Let $x,y,z \in \Bbb R^+$ such that $x+y+z=3$. Prove the inequality
$\sqrt x+\sqrt y+\sqrt z \ge xy+yz+zx$
I tried to prove that $\sqrt x+\sqrt y+\sqrt z-(xy+yz+zx)\ge 0$
I squared the equality, put the value of $xy+yz+zx$ (in terms of $x^2+y^2+z^2$).
Now I tried to prove that the above expression but failed.
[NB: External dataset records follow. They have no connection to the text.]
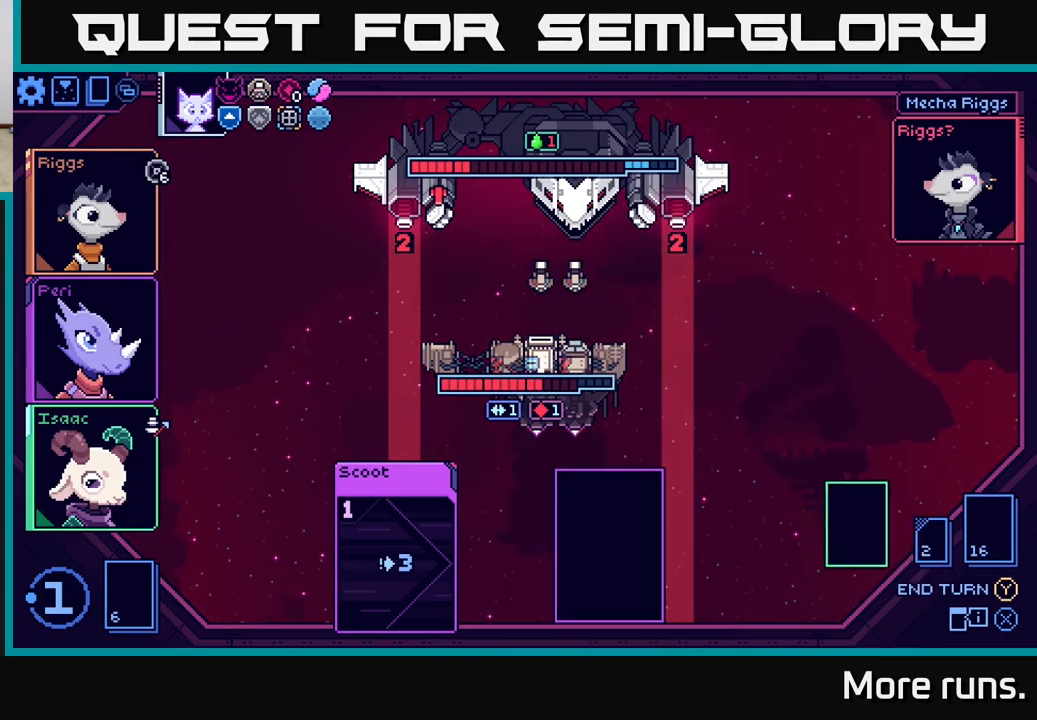
{"buttons": [], "left_stick": "center", "right_stick": "center", "events": []}
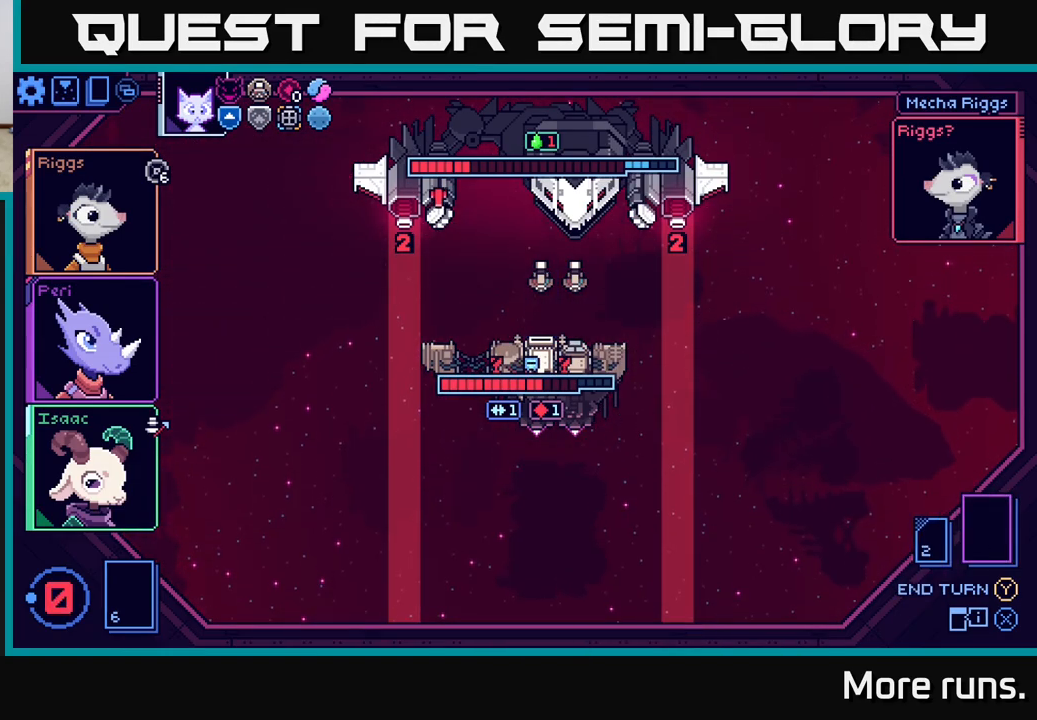
{"buttons": [], "left_stick": "center", "right_stick": "center", "events": []}
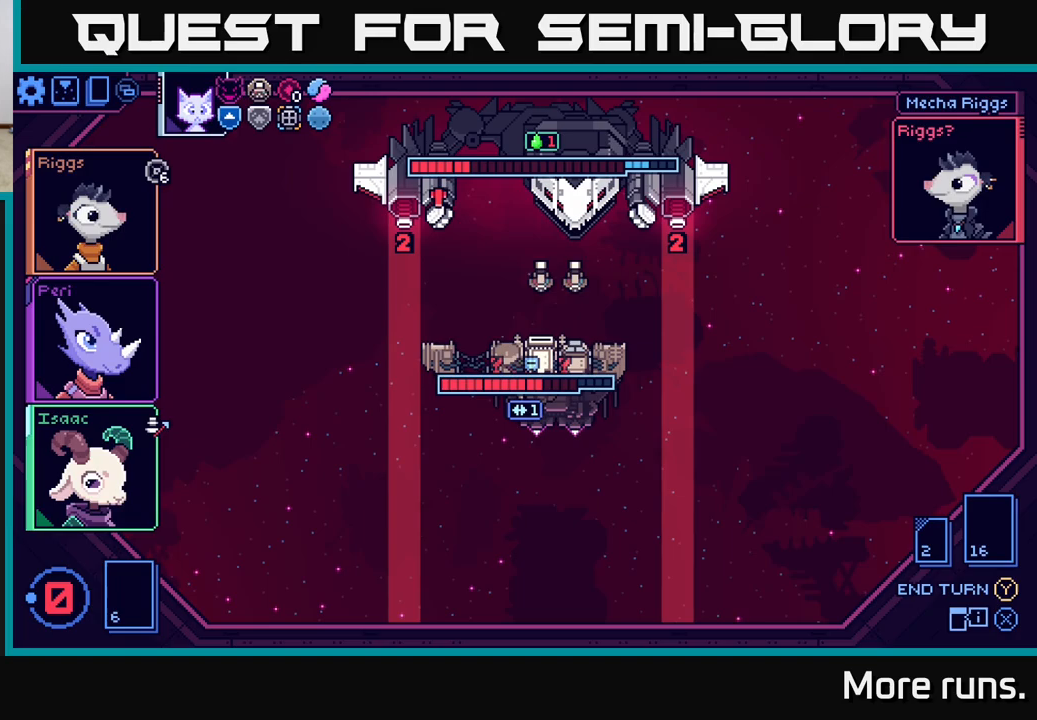
{"buttons": [], "left_stick": "center", "right_stick": "center", "events": []}
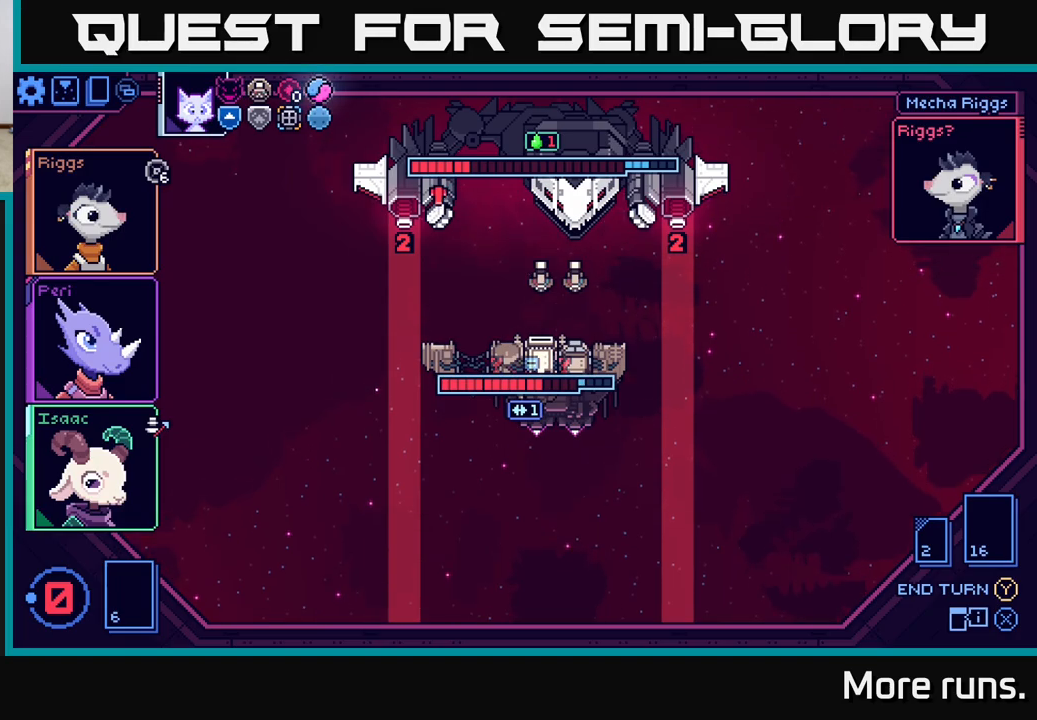
{"buttons": [], "left_stick": "center", "right_stick": "center", "events": []}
Thanks for hints or solutions.
Note that $\frac{xy+yz}{2}=y\frac{x+z}{2}=y\frac{3-y}{2}\leq\sqrt{y}$. Similarly we have that $\frac{xy+zx}{2}\leq\sqrt{x}$ and $\frac{yz+zx}{2}\leq\sqrt{z}$.
Your idea works because for $\sqrt{x}=a$, $\sqrt{y}=b$ and $\sqrt{z}=c$ we obtain: $$\sum_{cyc}(\sqrt{x}-xy)=\sum_{cyc}\left(\sqrt{x}-\frac{3-x^2}{2}\right)=\frac{1}{2}\sum_{cyc}(x^2+2\sqrt{x}-3)=$$ $$=\frac{1}{2}\sum_{cyc}(x^2+2\sqrt{x}-3-3(x-1))=\frac{1}{2}\sum_{cyc}(x^2+2\sqrt{x}-3x)=$$ $$=\frac{1}{2}\sum_{cyc}(a^4-3a^2+2a)=\frac{1}{2}\sum_{cyc}a(a+2)(a-1)^2\geq0.$$